Return all lines of the records that contain the word "JAEA".

--- Records shown Enclosed Below ---

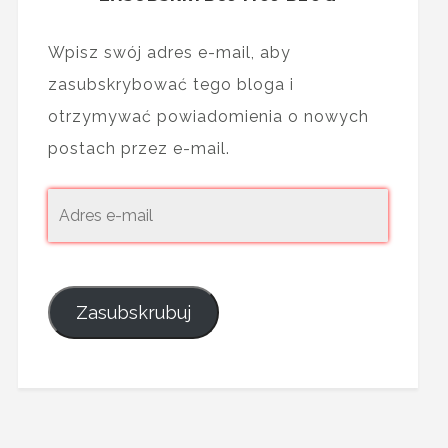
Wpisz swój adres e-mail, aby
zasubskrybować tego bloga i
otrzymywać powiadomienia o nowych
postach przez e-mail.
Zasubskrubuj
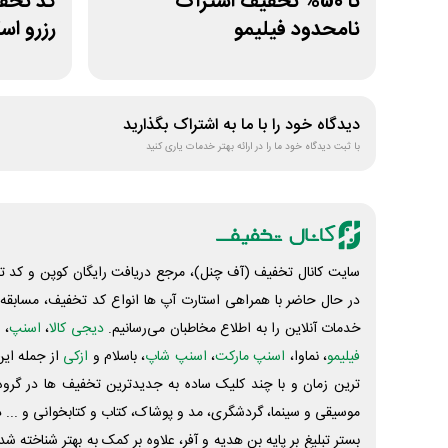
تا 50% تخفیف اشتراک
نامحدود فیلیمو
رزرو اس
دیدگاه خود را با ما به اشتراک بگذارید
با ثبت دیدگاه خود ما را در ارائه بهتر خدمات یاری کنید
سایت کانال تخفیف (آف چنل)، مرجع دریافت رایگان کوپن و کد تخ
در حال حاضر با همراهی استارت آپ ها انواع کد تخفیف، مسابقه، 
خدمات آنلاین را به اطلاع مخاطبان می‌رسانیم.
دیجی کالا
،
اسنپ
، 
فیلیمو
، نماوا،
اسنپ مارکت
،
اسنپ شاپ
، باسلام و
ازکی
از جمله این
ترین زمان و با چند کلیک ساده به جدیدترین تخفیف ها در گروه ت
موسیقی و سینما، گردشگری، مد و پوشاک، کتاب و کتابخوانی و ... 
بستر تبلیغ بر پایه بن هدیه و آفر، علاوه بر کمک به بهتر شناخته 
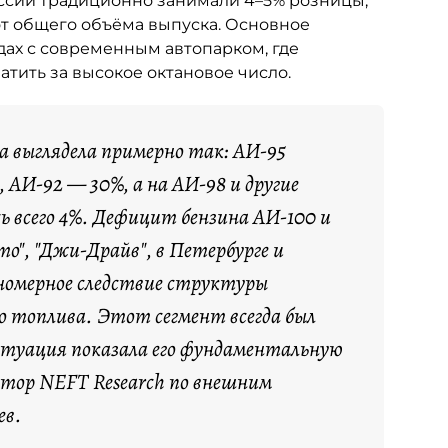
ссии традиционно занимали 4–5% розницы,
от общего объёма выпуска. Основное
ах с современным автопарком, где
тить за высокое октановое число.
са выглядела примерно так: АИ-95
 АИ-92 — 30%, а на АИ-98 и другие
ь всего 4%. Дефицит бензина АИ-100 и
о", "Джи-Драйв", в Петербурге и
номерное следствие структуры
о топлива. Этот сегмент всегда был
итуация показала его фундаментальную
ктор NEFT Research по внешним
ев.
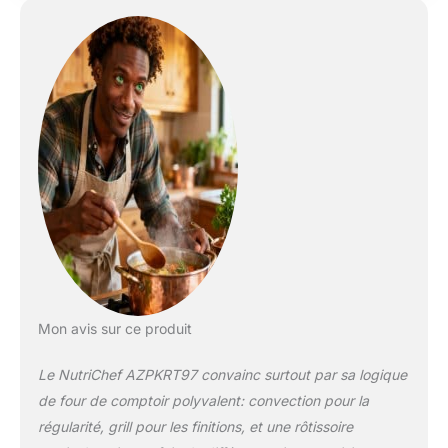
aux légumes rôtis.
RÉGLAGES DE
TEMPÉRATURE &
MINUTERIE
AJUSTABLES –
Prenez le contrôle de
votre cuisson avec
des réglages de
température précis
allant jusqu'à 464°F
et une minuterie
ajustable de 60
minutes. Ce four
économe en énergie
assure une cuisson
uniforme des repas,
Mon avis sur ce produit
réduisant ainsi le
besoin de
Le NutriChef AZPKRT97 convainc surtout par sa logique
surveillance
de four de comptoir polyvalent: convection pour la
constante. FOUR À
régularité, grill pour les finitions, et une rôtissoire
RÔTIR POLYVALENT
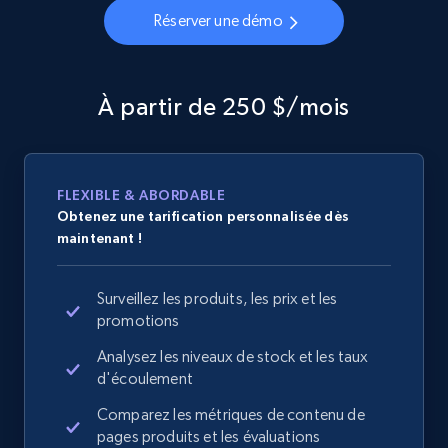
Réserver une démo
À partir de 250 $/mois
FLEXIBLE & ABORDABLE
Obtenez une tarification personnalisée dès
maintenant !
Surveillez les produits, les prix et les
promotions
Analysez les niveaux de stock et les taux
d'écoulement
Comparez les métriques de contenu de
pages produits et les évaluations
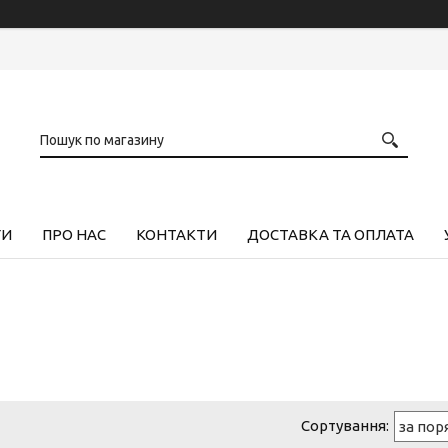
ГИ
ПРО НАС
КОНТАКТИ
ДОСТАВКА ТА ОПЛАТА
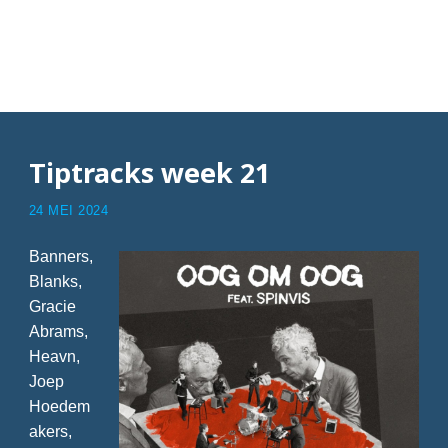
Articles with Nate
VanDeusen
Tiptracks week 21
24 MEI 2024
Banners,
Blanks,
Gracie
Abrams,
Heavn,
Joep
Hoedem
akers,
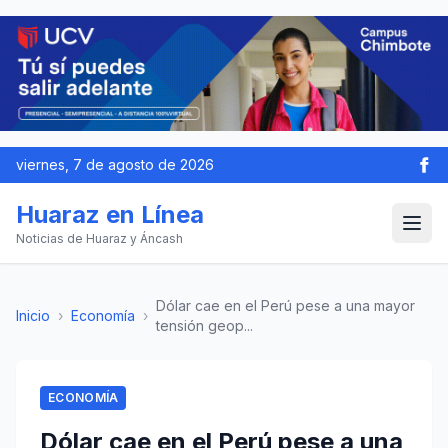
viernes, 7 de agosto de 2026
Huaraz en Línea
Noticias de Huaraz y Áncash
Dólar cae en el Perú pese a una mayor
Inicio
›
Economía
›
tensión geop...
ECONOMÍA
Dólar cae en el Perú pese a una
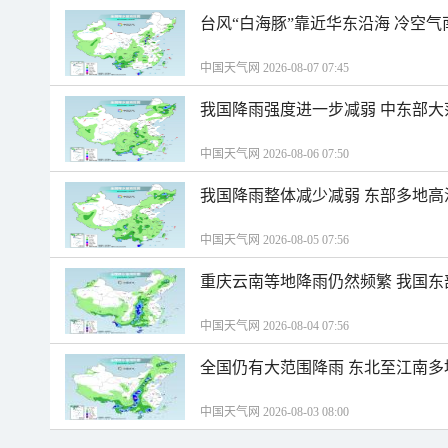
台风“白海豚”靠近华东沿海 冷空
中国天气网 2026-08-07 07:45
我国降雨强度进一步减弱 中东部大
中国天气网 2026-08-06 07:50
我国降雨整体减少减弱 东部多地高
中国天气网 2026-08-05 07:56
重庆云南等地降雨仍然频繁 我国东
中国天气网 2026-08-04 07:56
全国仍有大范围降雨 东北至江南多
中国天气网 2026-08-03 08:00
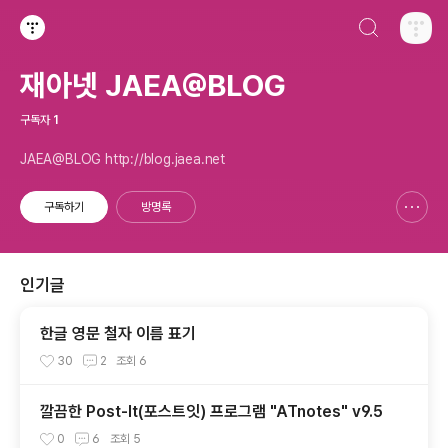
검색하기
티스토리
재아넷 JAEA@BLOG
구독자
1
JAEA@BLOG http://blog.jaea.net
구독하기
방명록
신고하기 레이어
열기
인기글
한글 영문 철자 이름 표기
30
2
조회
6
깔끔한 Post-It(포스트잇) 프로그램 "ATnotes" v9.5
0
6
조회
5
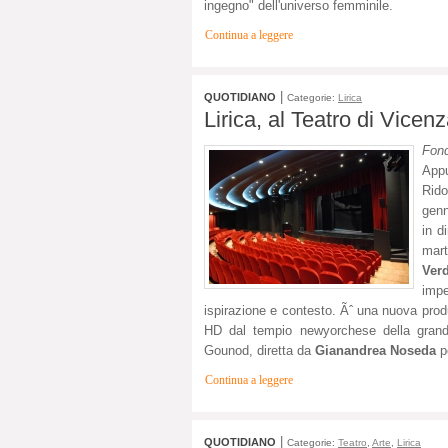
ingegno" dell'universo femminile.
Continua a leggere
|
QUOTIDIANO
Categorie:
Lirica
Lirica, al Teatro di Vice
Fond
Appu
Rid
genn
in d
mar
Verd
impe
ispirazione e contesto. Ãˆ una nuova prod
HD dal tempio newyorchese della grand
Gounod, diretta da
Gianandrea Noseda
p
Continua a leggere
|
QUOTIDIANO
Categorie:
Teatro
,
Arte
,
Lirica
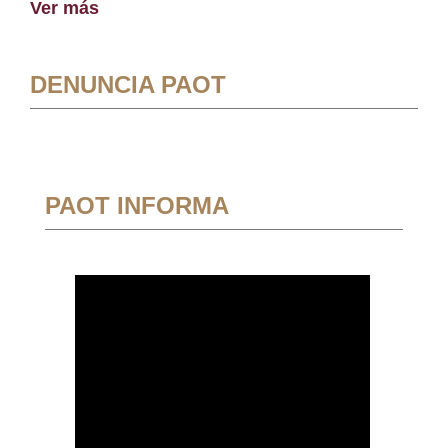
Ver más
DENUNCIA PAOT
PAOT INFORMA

--- End of Enclosed Records shown ---

* Completed task
재아넷 JAEA@BLOG
JAEA@BLOG http://blog.jaea.net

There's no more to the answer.